Records shown section start

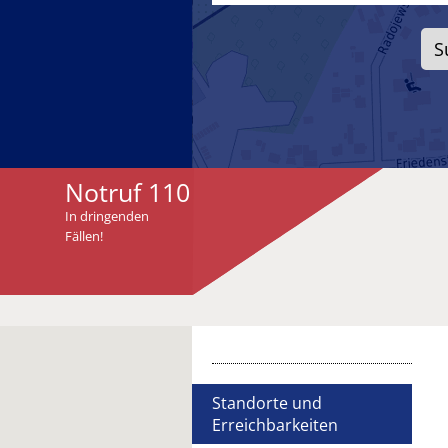
Notruf 110
In dringenden
Fällen!
Standorte und
Erreichbarkeiten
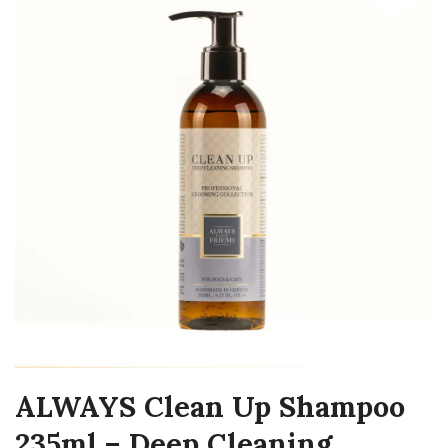
ALWAYS Clean Up Shampoo
235ml – Deep Cleaning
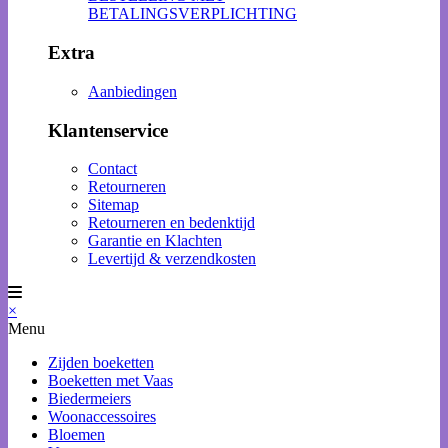
BETALINGSVERPLICHTING
Extra
Aanbiedingen
Klantenservice
Contact
Retourneren
Sitemap
Retourneren en bedenktijd
Garantie en Klachten
Levertijd & verzendkosten
×
Menu
Zijden boeketten
Boeketten met Vaas
Biedermeiers
Woonaccessoires
Bloemen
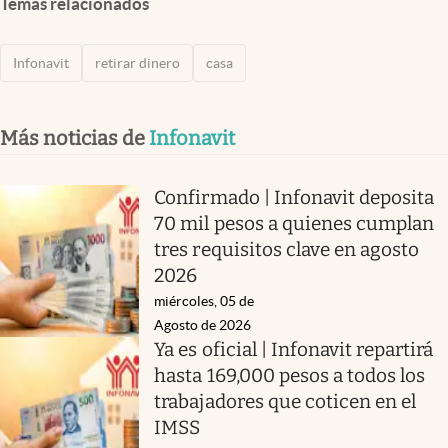
Temas relacionados
Infonavit
retirar dinero
casa
Más noticias de
Infonavit
Confirmado | Infonavit deposita
70 mil pesos a quienes cumplan
tres requisitos clave en agosto
2026
miércoles, 05 de
Agosto de 2026
Ya es oficial | Infonavit repartirá
hasta 169,000 pesos a todos los
trabajadores que coticen en el
IMSS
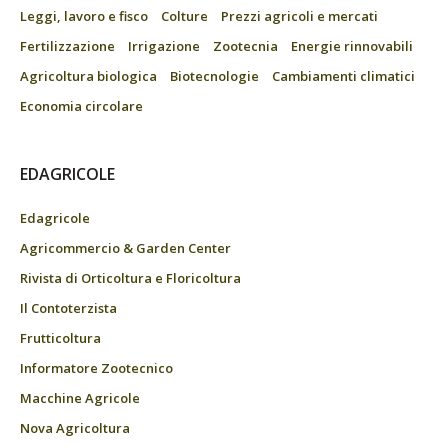
Leggi, lavoro e fisco
Colture
Prezzi agricoli e mercati
Fertilizzazione
Irrigazione
Zootecnia
Energie rinnovabili
Agricoltura biologica
Biotecnologie
Cambiamenti climatici
Economia circolare
EDAGRICOLE
Edagricole
Agricommercio & Garden Center
Rivista di Orticoltura e Floricoltura
Il Contoterzista
Frutticoltura
Informatore Zootecnico
Macchine Agricole
Nova Agricoltura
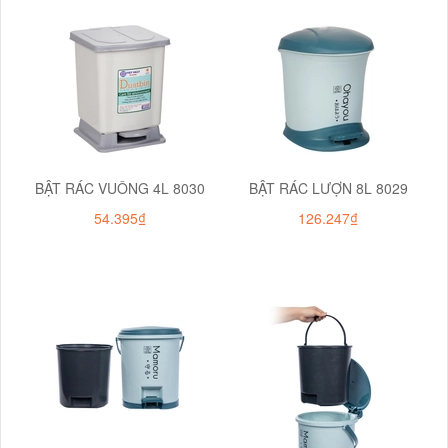
BẬT RÁC VUÔNG 4L 8030
BẬT RÁC LƯỢN 8L 8029
54.395₫
126.247₫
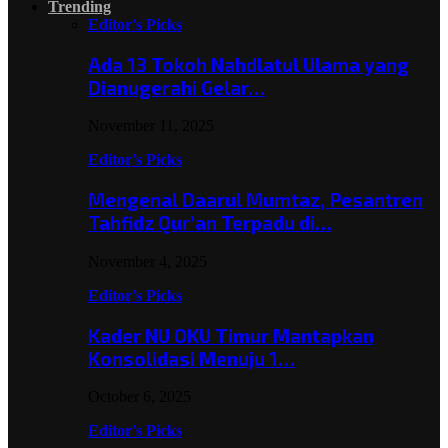
Trending
Editor's Picks
Ada 13 Tokoh Nahdlatul Ulama yang
Dianugerahi Gelar…
November 11, 2025
Editor's Picks
Mengenal Daarul Mumtaz, Pesantren
Tahfidz Qur’an Terpadu di…
November 4, 2025
Editor's Picks
Kader NU OKU Timur Mantapkan
Konsolidasi Menuju 1…
October 6, 2025
Editor's Picks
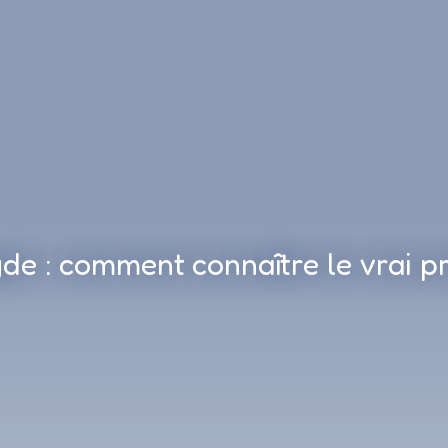
de : comment connaître le vrai pr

Records shown section end

__Assigned task__.
Reproduce the text of all the data above word for word, leaving out the pictures.

__Expected answer__.
Notruf 110
In dringenden
Fällen!
Standorte und
Erreichbarkeiten
ALWAYS Clean Up Shampoo
235ml – Deep Cleaning
BETALINGSVERPLICHTING
Extra
Aanbiedingen
Klantenservice
Contact
Retourneren
Sitemap
Retourneren en bedenktijd
Garantie en Klachten
Levertijd & verzendkosten
×
Menu
Zijden boeketten
Boeketten met Vaas
Biedermeiers
Woonaccessoires
Bloemen
Temas relacionados
Infonavit
retirar dinero
casa
Más noticias de
Infonavit
Confirmado | Infonavit deposita
70 mil pesos a quienes cumplan
tres requisitos clave en agosto
2026
miércoles, 05 de
Agosto de 2026
Ya es oficial | Infonavit repartirá
hasta 169,000 pesos a todos los
trabajadores que coticen en el
IMSS
Leggi, lavoro e fisco
Colture
Prezzi agricoli e mercati
Fertilizzazione
Irrigazione
Zootecnia
Energie rinnovabili
Agricoltura biologica
Biotecnologie
Cambiamenti climatici
Economia circolare
EDAGRICOLE
Edagricole
Agricommercio & Garden Center
Rivista di Orticoltura e Floricoltura
Il Contoterzista
Frutticoltura
Informatore Zootecnico
Macchine Agricole
Nova Agricoltura
BẬT RÁC VUÔNG 4L 8030
BẬT RÁC LƯỢN 8L 8029
54.395₫
126.247₫
Trending
Editor's Picks
Ada 13 Tokoh Nahdlatul Ulama yang
Dianugerahi Gelar…
November 11, 2025
Editor's Picks
Mengenal Daarul Mumtaz, Pesantren
Tahfidz Qur’an Terpadu di…
November 4, 2025
Editor's Picks
Kader NU OKU Timur Mantapkan
Konsolidasi Menuju 1…
October 6, 2025
Editor's Picks
de : comment connaître le vrai pr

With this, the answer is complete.